Plate Tectonics is Awesome

It isn’t often that you get so see the Earth splitting at the surface, but right now…

The African continent is slowly splitting apart along the East African Rift, a 3,000 kilometre-long series of deep basins and flanking mountain ranges. An enormous plume of hot, partially molten rock is rising diagonally from the core-mantle boundary, some 2,900 kilometres beneath Southern Africa, and erupting at the Earth’s surface, or cooling just beneath it, in the Afar region of Ethiopia.

Needless to say, it is like a honeypot to geologists. Lots more here.

US Army Deploys Laser Weapon

There’s only one in the field right now, and it being used to detonate unexploded bombs, but The Economist has plenty of speculation as to how the technology might develop:

But wars are not won by defence alone. What people in the business are more coy about discussing is the offensive use of lasers. At least one such system is under development, though. The aeroplane-mounted Advanced Tactical Laser, or ATL, another chemical laser being put together by Boeing and the American air force, is designed to “neutralise” targets on the ground from a distance of several kilometres.
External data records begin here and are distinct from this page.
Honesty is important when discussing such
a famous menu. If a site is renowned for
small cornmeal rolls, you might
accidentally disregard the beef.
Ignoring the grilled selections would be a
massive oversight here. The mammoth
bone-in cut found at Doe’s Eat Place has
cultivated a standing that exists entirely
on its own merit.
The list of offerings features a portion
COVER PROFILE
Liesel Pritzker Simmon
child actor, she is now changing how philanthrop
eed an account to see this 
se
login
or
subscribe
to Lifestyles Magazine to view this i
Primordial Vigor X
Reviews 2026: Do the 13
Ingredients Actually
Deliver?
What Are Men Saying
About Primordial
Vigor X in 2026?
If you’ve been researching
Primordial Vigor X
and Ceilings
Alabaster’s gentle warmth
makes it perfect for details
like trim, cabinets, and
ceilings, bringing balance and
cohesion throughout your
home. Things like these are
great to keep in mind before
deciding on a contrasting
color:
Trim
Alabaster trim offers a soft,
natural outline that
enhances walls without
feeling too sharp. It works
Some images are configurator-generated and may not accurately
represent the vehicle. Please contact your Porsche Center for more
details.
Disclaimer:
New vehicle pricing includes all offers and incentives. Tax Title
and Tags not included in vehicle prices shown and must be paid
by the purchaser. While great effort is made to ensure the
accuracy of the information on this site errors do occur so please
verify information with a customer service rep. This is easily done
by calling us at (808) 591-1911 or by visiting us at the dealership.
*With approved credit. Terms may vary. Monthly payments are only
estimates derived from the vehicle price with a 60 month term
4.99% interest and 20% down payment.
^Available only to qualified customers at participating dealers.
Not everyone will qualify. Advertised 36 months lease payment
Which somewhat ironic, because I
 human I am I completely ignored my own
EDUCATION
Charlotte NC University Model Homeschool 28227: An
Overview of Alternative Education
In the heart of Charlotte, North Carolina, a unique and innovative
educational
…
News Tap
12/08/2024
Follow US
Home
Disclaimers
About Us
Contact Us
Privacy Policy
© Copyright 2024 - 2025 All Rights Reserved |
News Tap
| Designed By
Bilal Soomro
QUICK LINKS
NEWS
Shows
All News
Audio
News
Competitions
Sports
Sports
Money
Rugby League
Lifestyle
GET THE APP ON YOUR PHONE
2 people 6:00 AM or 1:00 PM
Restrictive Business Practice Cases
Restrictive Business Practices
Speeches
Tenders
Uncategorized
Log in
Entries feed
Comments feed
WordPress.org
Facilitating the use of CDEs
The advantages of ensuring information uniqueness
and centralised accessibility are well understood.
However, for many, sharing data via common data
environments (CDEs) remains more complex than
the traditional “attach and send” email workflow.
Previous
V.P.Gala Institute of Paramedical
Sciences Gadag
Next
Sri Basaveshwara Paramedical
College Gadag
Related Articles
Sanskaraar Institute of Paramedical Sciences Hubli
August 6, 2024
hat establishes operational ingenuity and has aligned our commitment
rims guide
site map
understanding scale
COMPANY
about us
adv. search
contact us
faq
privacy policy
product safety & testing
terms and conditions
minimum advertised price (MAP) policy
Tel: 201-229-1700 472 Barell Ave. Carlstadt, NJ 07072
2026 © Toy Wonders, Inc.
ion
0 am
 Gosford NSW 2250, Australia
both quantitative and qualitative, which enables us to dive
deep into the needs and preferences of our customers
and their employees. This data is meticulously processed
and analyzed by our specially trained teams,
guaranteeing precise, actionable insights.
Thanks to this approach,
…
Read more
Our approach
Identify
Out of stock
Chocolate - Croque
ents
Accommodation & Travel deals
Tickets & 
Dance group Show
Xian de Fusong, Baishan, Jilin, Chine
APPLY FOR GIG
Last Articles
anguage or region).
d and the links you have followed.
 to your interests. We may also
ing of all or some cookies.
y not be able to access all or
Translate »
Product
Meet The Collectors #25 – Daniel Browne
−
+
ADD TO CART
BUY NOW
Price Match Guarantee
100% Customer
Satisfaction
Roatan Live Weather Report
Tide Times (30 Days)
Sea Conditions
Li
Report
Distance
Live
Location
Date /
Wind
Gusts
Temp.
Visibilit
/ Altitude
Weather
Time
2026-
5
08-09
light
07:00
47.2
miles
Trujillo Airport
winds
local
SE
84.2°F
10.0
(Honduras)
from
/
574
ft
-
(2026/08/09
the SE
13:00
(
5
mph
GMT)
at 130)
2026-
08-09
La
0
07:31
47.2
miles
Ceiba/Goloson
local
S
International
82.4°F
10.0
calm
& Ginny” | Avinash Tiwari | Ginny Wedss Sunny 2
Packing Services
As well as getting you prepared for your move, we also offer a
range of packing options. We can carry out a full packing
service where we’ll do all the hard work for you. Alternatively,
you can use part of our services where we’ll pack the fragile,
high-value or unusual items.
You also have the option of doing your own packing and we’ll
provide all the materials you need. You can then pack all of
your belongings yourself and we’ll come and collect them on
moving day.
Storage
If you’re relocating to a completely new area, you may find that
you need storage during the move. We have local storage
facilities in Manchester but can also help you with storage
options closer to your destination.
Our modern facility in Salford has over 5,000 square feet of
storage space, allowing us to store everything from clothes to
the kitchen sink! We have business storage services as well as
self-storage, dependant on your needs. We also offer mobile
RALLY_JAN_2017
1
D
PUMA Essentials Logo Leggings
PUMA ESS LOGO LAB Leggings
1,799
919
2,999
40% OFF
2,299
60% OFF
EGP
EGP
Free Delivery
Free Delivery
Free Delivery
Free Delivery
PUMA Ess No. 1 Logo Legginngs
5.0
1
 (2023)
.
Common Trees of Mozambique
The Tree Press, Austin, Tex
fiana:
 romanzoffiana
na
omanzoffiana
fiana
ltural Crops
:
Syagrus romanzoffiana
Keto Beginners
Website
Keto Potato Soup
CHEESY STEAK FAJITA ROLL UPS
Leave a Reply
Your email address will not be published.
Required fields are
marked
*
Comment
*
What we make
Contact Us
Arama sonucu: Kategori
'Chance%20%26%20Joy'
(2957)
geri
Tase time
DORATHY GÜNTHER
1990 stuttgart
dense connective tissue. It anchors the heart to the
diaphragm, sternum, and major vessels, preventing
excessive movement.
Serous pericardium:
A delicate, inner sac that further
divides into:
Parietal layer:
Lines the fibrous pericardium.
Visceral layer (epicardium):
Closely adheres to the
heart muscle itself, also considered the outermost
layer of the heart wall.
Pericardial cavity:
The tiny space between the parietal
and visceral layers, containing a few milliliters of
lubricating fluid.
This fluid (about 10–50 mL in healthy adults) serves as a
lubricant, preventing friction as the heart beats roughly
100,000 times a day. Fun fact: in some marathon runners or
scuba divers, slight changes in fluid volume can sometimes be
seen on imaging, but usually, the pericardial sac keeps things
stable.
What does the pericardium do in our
Suggestions that the weapons will also be mounted on giant, three-legged “fighting machines” are being strenuously denied.

Science Is Not Enough

Two news stories have appeared in the past few days on the subject of genetics and sexuality/gender. The first was a piece in The Economist that looks at possible evolutionary advantages for non-conformant gender behavior. The other was a story about some research in Australia that claims to have found a genetic component to transsexuality (reported here and here, amongst many other places outside of the US where the story appears to have sunk without trace).